Page extract:
□ □ □

With respect to the off topic subjects, we were interested in learning more about which interactions attracted community participation despite their nature. 60% of the relevant emails were roughly equally split into: unsubscription requests (which would not occur in GitHub as users have control over leaving groups) and emails promoting surveys or courses which arguably did not merit a response. There were also two off topic political emails, and the rest were questions relating to schema.org that were more ‘other’ than ‘off topic’ and subsequently received responses. On GitHub, only 7 issues were classified as Other/Off Topic: three were uncommented (one had a blank issue body and a one word title, and the other had a one word title and issue body); the other four that were attended to either asked for advice about similar areas to schema.org or made suggestions regarding other technologies.

4.3 Participation Distribution

Figure 3 shows the participation level between the community group and GitHub. The group had 264 unique active users: 73 participants who only started email threads; 100 who only replied to them; and 91 who did both. The GitHub repository had 483 unique active users, which included 77 users who just raised issues, 256 who just commented on issues, and 150 who did both. The four graphs show similar contribution patterns, with 10% of users responsible for 80% of all contributions, which is a more balanced than the Nielsen norm [16], suggesting that there must be a higher proportion of users who contribute on a minimal, but significant enough level to influence these metrics. Finally, we note that in each case, there is one member that participates on a significantly higher level than other users; this will be elaborated on further when we analyse the most prolific members of the community (Table 3).

Fig. 3.
figure 3

Participation in the community group and GitHub

Table 3. Number of contributions of top 10 users, anonymised

We then analysed the top 10 contributors on each platform (community group: users who sent/replied to the most emails, GitHub: users who raised/ commented on the most issues) to establish any overlap. The top contributor on both platforms is the same. In the community group, nine users achieve top 10 ranks regarding starting or contributing to threads. on GitHub, top participation is less concentrated, with only five users being very active in both raising and commenting on issues. Seven individuals appear across all four leaderboards, illustrating the inequality in participation. In Sect. 4.4, we will dig deeper into the types of contributions different categories of users are responsible for.

4.4 Typical User Profiles

From our analysis so far, we have identified several roles:

  • Leaders: Actively start and engage in discussions.

  • Broadcasters: Actively start discussions, but rarely reply to them.

  • Followers: Rarely start discussions, but actively reply to them.

  • Lurkers: Rarely start or reply to discussions.

□ □ □

Provided material:
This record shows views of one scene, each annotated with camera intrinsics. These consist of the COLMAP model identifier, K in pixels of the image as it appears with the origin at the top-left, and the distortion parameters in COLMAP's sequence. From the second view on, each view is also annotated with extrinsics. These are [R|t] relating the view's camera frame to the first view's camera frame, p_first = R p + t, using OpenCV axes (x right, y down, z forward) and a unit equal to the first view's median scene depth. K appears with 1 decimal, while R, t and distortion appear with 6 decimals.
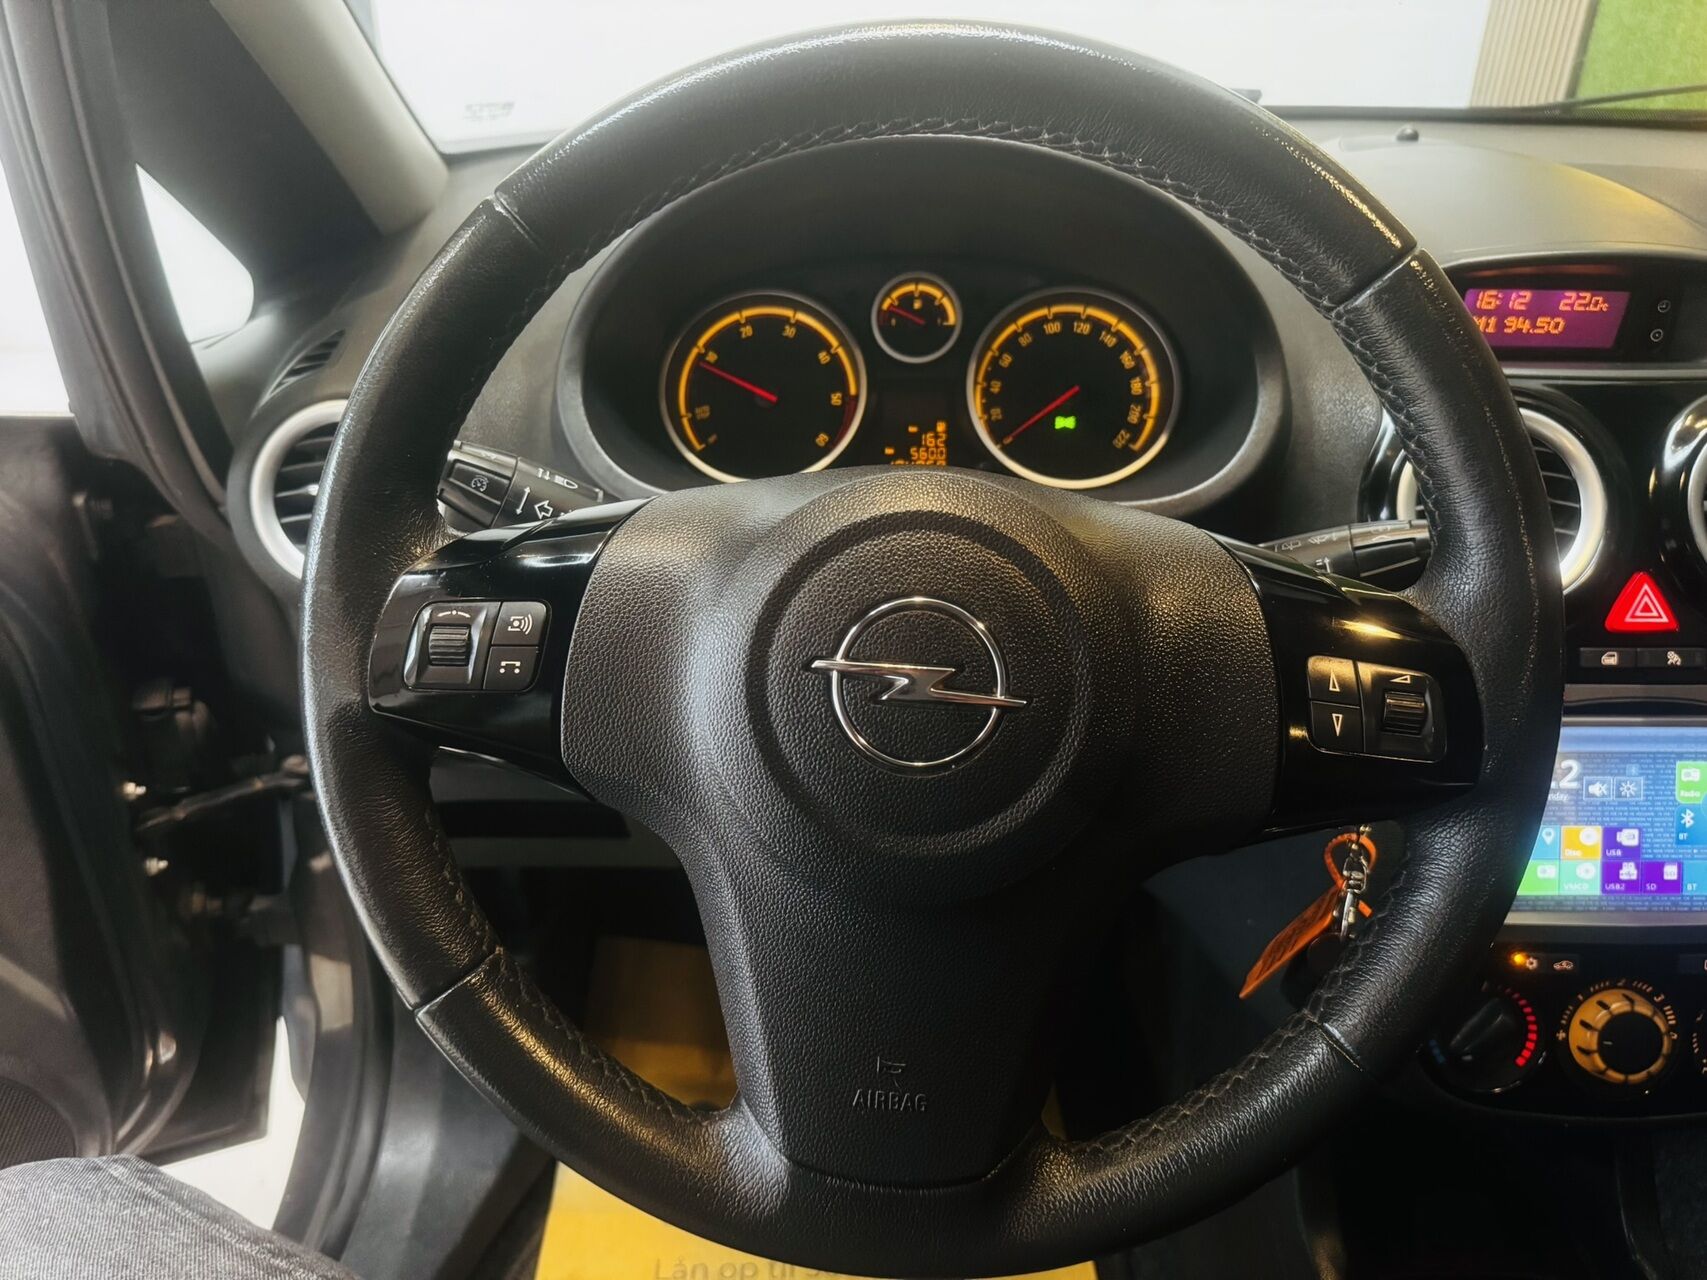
lens RADIAL K [[1213.1, 0, 847.4], [0, 1213.1, 687.6], [0, 0, 1]] dist [0.122228, -0.169141]
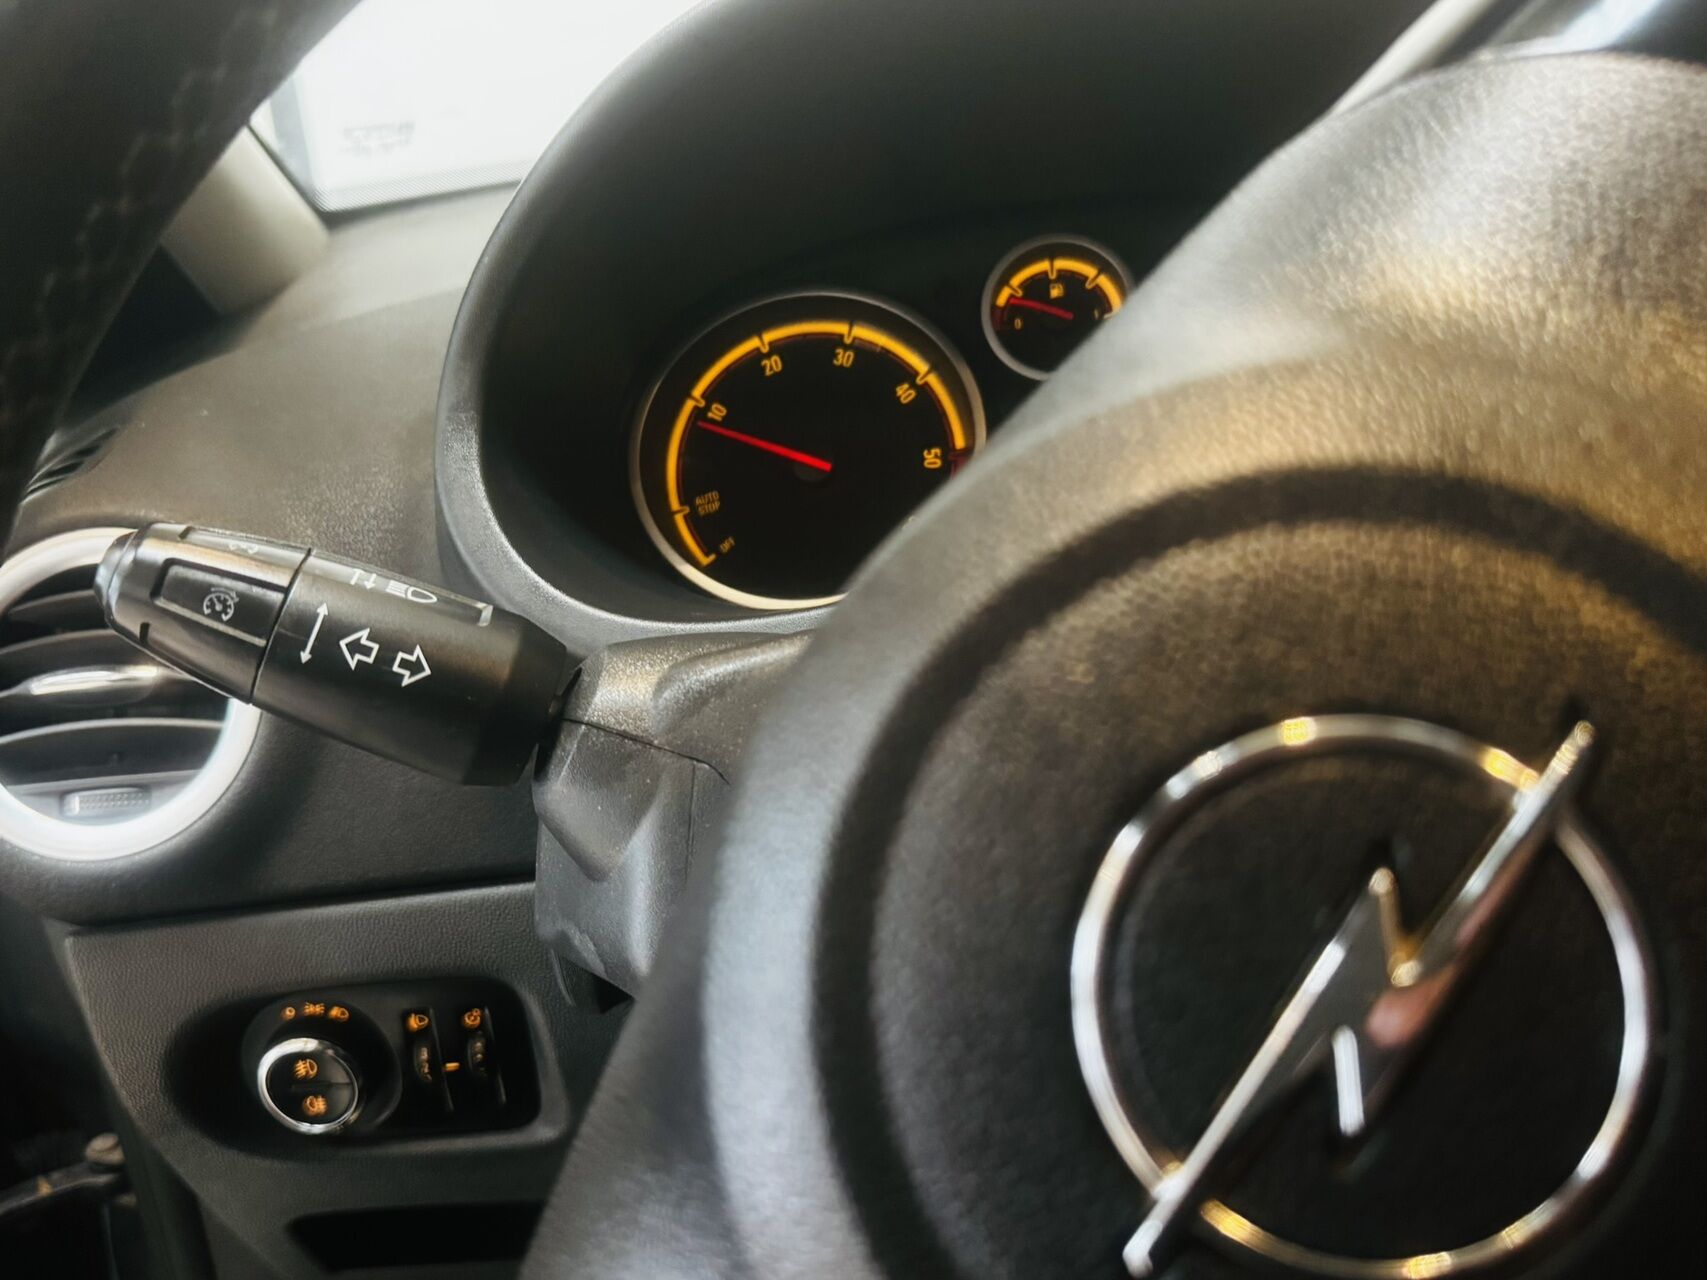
lens RADIAL K [[1677.2, 0, 853.5], [0, 1677.2, 640.0], [0, 0, 1]] dist [0.009917, -0.012408]
pose [[0.994896, -0.090752, -0.044104, -0.019904], [0.081577, 0.980691, -0.177737, -0.012091], [0.059383, 0.173232, 0.983089, 0.230782]]
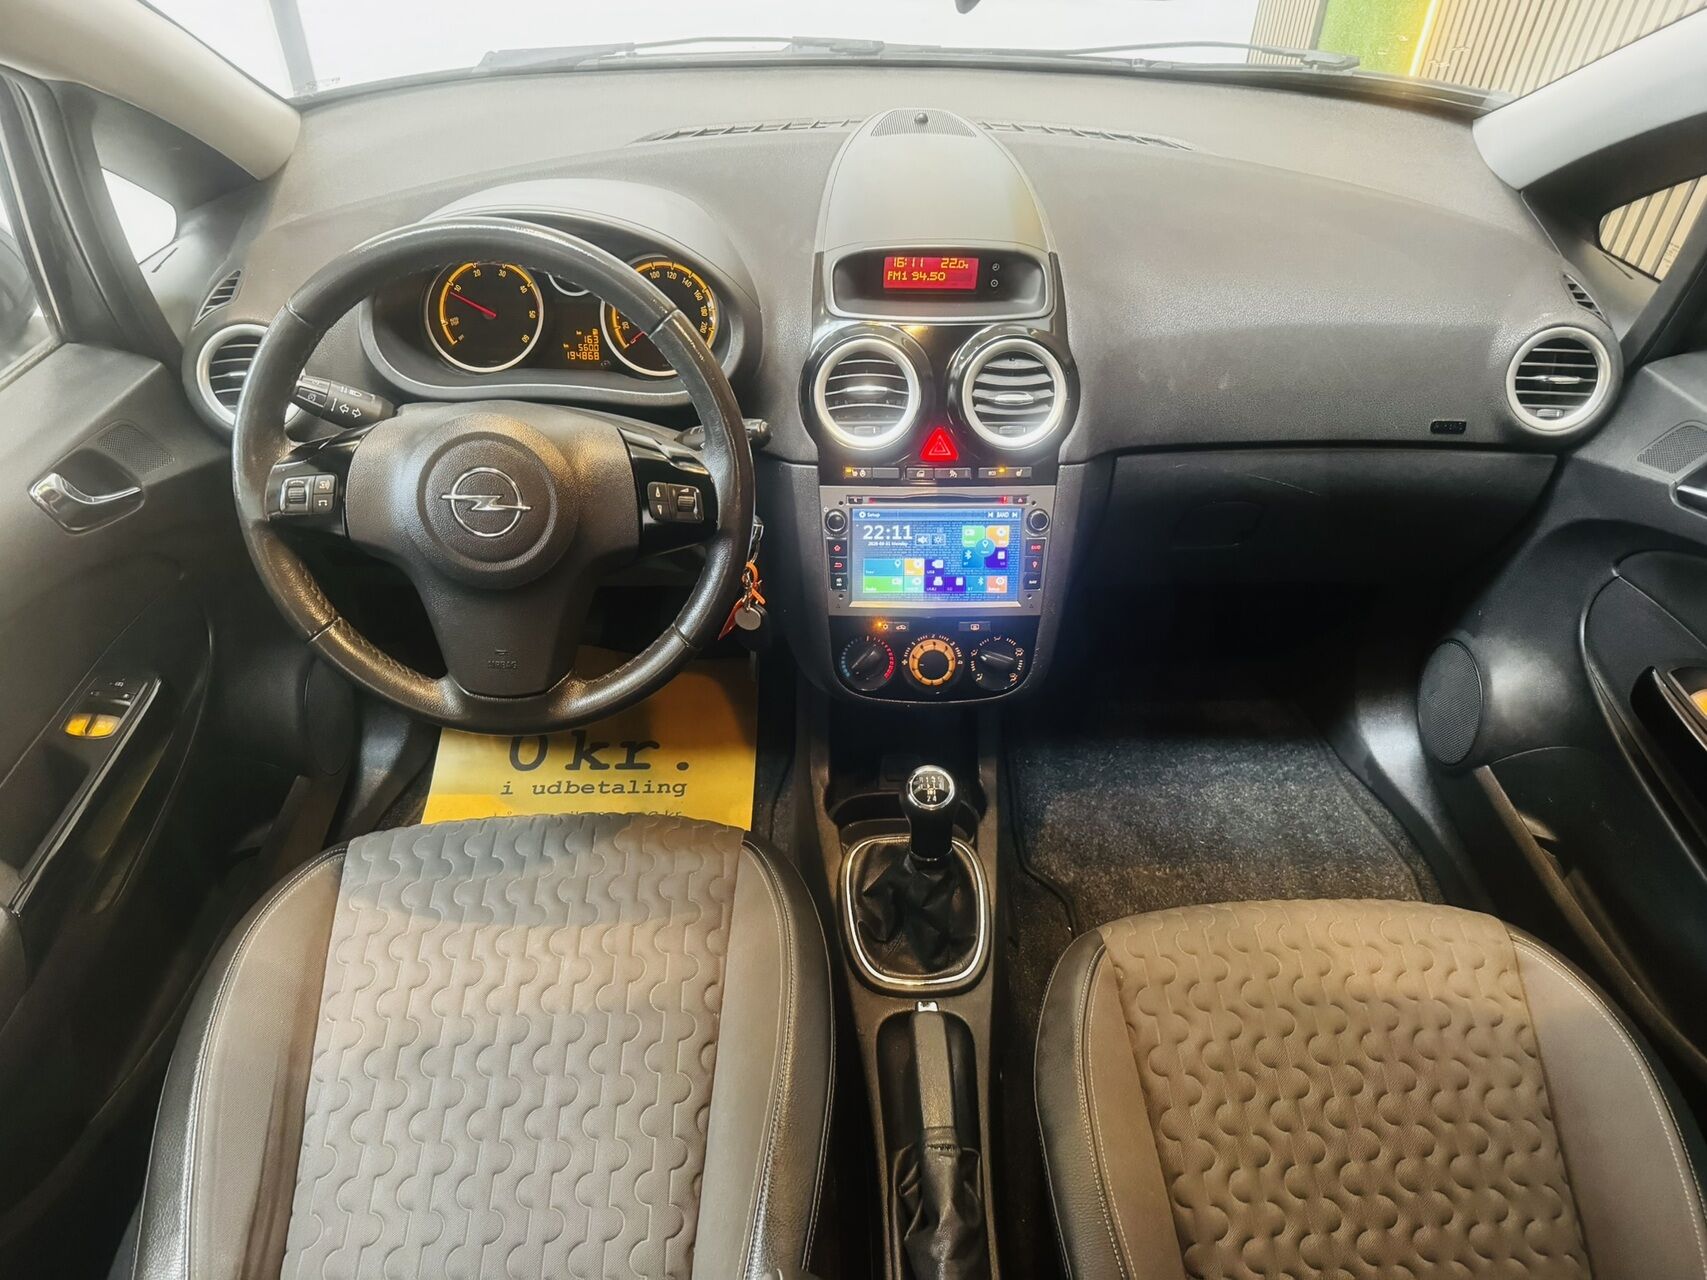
lens RADIAL K [[1213.1, 0, 847.4], [0, 1213.1, 687.6], [0, 0, 1]] dist [0.122228, -0.169141]
pose [[0.998843, -0.009298, 0.047187, 0.361758], [-0.000869, 0.977485, 0.211002, -0.090079], [-0.048086, -0.210799, 0.976346, -0.872519]]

□ □ □

What to produce: Name every user role that the schema.org participation excerpt identifies. The entries have no connection to the schema.org participation excerpt.

Reply: Leaders, Broadcasters, Followers, Lurkers